Mientras estaban hablando, recibieron una llamada telefónica de Heinrich Muller, el propietario del barco de motor, que citaba a Moeller en Fjordby para aquella misma tarde.
El veterinario estuvo de acuerdo pero precisó:
—De todos modos le digo de antemano que no aceptaré el precio de los cinco mil marcos suplementarios.
Cuando colgó el aparato, el veterinario reía:
—Ese alemán es difícil de convencer… Jovencitos, ¿queréis ir conmigo a Fjordby esta tarde a las cuatro?
Las chicas estuvieron de acuerdo, pero Alboroto dijo:
—¿Estaremos de regreso hoy mismo, señor?
—Desde luego.
—Es que nuestro barco parte mañana al amanecer…, y sería triste que se fuera sin nosotros.
—Sería una suerte para Inglaterra —comentó Navio, irónica.
Finalmente quedó decidido que el señor Moeller, el padre de Puck y los cinco jovencitos se hallarían en el barco a las cuatro de la tarde.
El inspector Holm estaba muy pensativo, de regreso a la comisaría, de modo que entró en el despacho de su jefe a contarle todo lo sucedido.
—¿De qué se trata, Holm?
—Señor —dijo éste—. ¿Se acuerda de la comunicación recibida por parte de la policía alemana referente a un fabricante de barcos llamado Muller? Pues bien…
Y a continuación le refirió toda la historia. Su jefe también quedó pensativo.
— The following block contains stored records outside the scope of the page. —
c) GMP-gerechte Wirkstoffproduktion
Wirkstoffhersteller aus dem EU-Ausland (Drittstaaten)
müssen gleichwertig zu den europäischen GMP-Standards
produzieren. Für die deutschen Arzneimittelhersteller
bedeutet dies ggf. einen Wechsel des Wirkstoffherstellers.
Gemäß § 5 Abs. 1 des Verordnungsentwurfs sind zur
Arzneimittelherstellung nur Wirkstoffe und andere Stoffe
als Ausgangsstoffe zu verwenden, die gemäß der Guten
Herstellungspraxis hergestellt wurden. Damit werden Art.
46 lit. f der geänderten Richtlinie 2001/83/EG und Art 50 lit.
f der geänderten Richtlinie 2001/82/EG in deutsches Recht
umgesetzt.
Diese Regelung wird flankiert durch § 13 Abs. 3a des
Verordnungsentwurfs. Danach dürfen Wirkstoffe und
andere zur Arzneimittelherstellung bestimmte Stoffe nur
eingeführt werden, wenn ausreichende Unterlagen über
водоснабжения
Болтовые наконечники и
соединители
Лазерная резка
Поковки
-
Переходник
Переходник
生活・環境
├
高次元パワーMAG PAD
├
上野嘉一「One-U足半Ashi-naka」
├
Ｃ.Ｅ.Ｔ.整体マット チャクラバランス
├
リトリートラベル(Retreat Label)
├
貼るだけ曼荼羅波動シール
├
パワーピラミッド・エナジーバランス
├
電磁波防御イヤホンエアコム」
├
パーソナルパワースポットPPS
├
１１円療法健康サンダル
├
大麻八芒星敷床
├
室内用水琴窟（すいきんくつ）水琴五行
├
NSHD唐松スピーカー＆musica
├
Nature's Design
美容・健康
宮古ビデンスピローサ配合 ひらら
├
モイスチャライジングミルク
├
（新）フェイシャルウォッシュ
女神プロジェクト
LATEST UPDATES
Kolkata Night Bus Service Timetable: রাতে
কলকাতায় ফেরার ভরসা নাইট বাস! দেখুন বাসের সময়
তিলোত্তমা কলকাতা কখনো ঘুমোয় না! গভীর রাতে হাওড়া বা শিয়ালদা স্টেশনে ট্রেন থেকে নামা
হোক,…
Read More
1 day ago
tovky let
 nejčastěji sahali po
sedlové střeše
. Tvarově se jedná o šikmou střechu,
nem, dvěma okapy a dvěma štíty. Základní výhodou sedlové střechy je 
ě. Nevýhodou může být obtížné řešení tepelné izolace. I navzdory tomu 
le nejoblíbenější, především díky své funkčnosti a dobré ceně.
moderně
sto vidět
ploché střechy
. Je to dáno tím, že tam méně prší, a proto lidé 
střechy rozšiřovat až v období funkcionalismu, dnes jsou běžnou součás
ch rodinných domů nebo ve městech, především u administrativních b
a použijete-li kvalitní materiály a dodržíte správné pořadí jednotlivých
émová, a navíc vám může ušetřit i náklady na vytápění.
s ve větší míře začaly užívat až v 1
La policía alemana sospechaba que Muller trataba de pasar una fortuna en joyas fraudulentamente, pero carecía de pruebas, y ofrecía una recompensa de cinco mil marcos al que le diera alguna pista.
—Teniendo en cuenta todo esto —dijo el comisario en jefe—, creo que sería conveniente echarle una ojeada al tal Muller.
—¿Hay que poner al veterinario al corriente?
—No, esperemos, Holm. De momento es mejor ser discretos. Usted irá a Fjordby en auto esta tarde y tratará de averiguar lo que pueda. Tal vez el azar nos ayude.
El joven policía salió del despacho radiante. Un sexto sentido le advertía que aquella tarde sucederían cosas interesantes.